* [Task instructions]
**A.** Answer these questions from the family vacation text.
(i) How many children were in the writer's family growing up?
(ii) What did the family do when they stopped at rest stops?
(iii) How many adults and children did the group bring into the cabana?
**B.** Write the next part of the family vacation text.

* [Text block]
Start of Block

31 March 2009

family vacay

When I was a kid, between the ages of 7-18, I always thought that other families' vacations were way better than ours.  As the oldest of seven children, and the daughter of frugal parents, we never bought treats at the gas station, souvenirs at gift shops, or any of the other frivolous little tchotchkes that back then seemed so cool and exotic to me.  Who were these mysterious children (the ones from back East always looked pale and overprotected, the Europeans wore snug little shorts and sandals with socks) whose parents bought them Mickey Mouse ears, or giant snow cones?  I used to wish I was an only child, or at least from a family with only two children, so I could ride in a small tidy car eating verboten foods like twinkies and snickers, instead of a station wagon with the back seat folded down, rolling around with sticky, wind-blown younger siblings, stopping at rest stops to make sandwiches and eat yogurt.

Last week in Arizona, Auntie Brook rented a cabana by the pool at the Hilton Pointe Tapatio resort, which you can do without being a guest there.  Each cabana has a fridge, table, lounge chairs, a pack of cards, cable tv, and heavy drapes you can pull for shade and privacy.  The three pools feature water slides, palm trees, hot tubs, and a zero-depth area for toddlers.  I don't think you're supposed to bring in 8 adults and 20 children per cabana, but that's what we did anyway.  Auntie Brook is from a family of 10, and they have lots of tricks for having fun on a budget.  In comes Lindsay and Whitney with smuggled bags of contraband:  uncrustables, granola bars, grapes, oreos, etc., etc.  I thought I saw the pool attendants looking askance at our cabana before I pulled the curtains to unload the snacks into the mini-fridge, and I made the kids pull the curtains while eating our contraband snacks as well.  I watched the only children or the two children eating 15 dollar salads, nachos and chicken strips and had that feeling again:  these are the real people, paying full price for everything, spending unimaginable loads of cash on meals and activities and shopping.  Easterners in cowboy hats and boots, golf regalia, pale and over protected, while our Mormon clan ran around under supervised, already tan in mid-March, swimming like olympians.

End of Block

* [Entries provided]
Start of Block

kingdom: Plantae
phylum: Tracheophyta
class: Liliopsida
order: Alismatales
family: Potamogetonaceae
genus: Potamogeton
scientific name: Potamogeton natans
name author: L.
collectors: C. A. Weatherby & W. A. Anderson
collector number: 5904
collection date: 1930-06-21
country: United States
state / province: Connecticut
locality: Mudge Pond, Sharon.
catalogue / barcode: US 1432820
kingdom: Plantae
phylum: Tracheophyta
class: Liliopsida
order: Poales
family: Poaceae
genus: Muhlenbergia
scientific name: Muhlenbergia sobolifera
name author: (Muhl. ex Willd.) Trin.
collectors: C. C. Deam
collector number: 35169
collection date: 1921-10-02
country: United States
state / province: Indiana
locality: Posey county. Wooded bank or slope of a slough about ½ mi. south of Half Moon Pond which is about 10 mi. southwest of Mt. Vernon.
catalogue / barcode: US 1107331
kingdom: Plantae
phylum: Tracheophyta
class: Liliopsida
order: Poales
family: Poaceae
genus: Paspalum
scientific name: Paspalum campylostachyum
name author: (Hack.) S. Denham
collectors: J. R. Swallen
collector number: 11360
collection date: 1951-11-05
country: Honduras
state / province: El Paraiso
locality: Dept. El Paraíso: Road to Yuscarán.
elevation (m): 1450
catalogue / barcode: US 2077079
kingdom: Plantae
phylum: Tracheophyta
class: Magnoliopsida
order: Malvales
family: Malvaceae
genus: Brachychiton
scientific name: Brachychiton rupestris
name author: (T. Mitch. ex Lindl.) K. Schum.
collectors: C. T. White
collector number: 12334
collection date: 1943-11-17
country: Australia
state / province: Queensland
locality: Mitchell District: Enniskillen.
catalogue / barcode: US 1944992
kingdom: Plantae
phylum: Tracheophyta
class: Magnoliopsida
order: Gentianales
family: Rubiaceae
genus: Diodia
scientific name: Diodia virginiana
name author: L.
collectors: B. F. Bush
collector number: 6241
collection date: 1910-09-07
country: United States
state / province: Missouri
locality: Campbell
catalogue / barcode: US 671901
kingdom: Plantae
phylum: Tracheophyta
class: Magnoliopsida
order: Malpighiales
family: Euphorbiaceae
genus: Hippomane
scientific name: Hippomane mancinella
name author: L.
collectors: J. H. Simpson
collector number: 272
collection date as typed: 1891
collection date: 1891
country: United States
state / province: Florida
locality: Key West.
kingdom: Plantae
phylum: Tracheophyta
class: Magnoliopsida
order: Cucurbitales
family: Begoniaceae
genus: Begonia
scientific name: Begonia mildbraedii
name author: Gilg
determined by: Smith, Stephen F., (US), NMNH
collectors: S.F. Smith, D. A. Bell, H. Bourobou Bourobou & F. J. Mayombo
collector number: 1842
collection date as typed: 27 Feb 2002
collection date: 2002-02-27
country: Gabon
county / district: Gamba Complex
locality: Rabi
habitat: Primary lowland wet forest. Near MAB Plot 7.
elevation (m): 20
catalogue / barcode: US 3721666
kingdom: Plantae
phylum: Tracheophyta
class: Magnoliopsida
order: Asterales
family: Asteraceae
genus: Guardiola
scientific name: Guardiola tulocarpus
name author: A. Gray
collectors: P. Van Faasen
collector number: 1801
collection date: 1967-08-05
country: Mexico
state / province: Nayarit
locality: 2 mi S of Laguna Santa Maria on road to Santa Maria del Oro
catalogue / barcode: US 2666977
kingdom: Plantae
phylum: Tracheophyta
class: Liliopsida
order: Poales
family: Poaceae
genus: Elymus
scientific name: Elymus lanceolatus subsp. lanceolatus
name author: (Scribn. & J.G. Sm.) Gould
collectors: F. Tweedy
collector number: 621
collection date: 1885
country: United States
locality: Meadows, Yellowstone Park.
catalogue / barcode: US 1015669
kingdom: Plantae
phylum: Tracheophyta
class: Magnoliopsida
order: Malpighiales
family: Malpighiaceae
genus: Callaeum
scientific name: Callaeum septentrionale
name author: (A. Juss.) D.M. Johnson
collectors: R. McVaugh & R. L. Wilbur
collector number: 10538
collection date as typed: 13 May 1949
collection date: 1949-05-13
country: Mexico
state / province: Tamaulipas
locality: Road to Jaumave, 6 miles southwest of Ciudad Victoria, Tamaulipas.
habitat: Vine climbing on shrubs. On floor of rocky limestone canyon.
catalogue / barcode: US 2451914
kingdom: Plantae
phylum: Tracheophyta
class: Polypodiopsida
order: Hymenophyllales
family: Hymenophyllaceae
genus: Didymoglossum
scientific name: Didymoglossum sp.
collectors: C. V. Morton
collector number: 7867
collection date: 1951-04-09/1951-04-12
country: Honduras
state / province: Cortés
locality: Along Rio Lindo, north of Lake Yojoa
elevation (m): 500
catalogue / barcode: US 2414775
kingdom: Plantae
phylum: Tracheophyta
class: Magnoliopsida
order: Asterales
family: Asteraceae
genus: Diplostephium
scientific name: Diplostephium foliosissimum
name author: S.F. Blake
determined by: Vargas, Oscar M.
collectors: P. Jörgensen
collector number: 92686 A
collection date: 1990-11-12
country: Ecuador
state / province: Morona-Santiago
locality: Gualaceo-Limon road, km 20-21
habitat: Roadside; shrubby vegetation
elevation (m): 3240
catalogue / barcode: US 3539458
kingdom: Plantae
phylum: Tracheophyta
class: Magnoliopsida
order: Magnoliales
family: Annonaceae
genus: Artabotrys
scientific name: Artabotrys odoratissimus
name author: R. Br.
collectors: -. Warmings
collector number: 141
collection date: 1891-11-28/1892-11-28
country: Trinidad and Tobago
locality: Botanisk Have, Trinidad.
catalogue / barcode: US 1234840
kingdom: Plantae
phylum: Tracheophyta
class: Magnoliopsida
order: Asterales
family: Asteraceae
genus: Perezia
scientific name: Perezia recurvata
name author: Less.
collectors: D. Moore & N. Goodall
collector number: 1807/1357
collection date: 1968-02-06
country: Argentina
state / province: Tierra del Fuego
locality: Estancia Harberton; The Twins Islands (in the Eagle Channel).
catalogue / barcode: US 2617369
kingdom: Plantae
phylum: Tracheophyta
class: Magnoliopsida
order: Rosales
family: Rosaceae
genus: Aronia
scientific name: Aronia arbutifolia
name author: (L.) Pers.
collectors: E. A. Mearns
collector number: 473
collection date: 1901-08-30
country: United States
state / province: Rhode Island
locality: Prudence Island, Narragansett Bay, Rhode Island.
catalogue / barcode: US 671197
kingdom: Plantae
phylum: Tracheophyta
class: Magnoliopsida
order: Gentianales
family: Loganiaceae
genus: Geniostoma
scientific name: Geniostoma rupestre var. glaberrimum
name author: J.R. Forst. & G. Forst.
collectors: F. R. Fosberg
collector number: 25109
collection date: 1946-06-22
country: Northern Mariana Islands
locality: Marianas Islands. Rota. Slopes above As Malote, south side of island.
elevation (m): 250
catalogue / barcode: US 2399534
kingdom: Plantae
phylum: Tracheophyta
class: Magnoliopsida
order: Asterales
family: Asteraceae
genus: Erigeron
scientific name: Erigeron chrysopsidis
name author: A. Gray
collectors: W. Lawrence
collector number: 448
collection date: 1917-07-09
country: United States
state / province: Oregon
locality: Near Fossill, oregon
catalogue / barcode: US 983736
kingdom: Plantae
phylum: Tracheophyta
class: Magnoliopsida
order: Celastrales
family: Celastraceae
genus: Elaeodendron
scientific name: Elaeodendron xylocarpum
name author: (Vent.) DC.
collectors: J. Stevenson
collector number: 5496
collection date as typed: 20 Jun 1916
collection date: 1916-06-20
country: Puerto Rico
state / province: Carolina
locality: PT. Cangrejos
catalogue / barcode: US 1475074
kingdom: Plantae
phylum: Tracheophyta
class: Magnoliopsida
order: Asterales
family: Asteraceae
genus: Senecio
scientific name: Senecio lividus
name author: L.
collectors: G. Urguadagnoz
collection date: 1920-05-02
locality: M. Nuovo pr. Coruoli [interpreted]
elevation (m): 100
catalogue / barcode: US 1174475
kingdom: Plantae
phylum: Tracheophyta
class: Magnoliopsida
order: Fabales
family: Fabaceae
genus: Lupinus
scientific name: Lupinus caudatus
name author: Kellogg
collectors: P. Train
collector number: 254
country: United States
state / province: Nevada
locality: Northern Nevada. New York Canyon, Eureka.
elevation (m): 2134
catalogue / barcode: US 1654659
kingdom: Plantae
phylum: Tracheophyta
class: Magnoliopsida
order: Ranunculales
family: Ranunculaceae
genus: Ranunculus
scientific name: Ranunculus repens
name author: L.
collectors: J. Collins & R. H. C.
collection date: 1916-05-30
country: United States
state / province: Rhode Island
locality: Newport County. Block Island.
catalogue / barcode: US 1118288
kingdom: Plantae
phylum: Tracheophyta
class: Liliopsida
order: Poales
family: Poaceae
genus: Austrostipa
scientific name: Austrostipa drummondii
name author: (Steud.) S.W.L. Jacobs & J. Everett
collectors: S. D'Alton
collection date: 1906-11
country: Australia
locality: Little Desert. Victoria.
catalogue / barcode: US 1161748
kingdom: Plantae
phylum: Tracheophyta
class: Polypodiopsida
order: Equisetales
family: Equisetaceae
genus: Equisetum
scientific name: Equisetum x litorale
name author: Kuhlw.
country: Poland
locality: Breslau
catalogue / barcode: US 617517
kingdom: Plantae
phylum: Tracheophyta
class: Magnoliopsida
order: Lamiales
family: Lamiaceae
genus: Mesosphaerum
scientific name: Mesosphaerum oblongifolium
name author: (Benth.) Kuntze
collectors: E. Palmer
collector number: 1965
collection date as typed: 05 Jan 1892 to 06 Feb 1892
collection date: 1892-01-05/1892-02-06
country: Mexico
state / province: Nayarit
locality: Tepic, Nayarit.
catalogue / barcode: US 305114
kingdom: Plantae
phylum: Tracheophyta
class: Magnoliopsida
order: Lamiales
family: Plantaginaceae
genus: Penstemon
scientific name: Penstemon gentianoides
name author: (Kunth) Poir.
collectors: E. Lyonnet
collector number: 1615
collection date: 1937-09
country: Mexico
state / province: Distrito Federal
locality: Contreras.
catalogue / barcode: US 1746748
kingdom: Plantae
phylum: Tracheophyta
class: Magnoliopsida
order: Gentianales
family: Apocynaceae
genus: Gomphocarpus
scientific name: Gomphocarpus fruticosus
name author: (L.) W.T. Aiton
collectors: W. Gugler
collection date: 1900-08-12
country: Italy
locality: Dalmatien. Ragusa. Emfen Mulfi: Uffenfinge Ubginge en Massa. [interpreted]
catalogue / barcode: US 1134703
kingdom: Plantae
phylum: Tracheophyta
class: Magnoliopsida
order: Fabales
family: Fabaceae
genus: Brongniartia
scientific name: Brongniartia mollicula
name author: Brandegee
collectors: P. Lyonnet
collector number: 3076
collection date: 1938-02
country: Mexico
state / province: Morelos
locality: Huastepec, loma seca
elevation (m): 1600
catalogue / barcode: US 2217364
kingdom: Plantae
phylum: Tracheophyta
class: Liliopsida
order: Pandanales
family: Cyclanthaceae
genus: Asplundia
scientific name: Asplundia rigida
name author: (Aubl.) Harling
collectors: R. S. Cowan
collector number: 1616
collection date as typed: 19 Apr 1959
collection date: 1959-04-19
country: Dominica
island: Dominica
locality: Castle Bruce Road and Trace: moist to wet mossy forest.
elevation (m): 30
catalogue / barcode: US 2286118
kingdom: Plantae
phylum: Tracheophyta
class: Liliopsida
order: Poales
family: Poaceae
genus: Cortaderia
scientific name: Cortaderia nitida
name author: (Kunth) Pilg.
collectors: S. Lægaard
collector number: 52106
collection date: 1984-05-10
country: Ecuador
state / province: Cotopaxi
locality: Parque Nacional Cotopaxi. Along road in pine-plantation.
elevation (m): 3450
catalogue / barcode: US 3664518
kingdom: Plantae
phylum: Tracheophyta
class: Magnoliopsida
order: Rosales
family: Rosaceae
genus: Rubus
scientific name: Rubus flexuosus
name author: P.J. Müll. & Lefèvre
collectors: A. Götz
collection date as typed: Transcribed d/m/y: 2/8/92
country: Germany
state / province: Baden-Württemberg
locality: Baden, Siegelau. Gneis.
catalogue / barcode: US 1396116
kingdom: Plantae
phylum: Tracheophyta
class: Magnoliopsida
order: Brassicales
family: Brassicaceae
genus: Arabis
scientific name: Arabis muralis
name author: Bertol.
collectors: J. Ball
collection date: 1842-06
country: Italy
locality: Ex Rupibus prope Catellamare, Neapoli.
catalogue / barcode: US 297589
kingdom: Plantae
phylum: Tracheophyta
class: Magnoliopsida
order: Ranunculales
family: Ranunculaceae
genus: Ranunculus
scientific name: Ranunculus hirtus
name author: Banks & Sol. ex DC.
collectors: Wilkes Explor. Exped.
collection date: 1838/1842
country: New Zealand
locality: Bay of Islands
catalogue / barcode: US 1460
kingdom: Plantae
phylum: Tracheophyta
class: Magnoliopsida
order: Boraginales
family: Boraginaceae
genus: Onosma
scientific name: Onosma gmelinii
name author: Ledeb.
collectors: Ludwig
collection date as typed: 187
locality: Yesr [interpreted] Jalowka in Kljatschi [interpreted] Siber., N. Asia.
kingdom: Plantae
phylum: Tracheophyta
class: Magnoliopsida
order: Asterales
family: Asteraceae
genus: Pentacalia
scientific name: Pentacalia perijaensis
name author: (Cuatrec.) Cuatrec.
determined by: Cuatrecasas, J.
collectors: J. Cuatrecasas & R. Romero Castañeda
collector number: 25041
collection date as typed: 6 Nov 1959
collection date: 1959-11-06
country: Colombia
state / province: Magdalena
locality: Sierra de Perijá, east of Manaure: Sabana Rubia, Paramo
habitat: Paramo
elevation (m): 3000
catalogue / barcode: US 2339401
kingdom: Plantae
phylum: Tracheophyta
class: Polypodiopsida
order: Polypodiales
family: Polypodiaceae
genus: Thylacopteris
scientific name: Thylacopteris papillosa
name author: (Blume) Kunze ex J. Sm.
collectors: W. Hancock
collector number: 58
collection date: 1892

End of Block

* [Expected responses]
**A.**
(i) Seven, and the writer was the oldest.
(ii) They made sandwiches and ate yogurt.
(iii) 8 adults and 20 children.

**B.**
My therapist has been helping me to discipline my thoughts away from negative thinking, and I checked my thoughts:  look how happy the kids are running around with all of their cousins!  Those nachos don't look good at all.  And those forty-year old women in bikinis sparkling mules with tummy tucks and boob jobs?  Their husbands probably cheat on them.  Okay.  I check my thoughts again.  Disciplining them doesn't include ranking on others.  I love my belly.  It gave me Eva, Ingrid, Lula, Cecily and Moses.  And, now that I'm older, my best memories are of the camping trips we took as a family (and I marvel at my parents, packing seven children, tents, camp stoves, and food for a whole week into and on top of our station wagon.)  My favorite thing was watching my dad, who is an excellent outdoorsman (well, he's excellent at almost everything) put up the tent and then getting his militaristic orders:  police the perimeter and make sure we haven't left any garbage behind, damp the fire, dig a three inch deep trench around the tent.  My brother and I loved this, and all of the facts about the flora and fauna of our camp area he would impart.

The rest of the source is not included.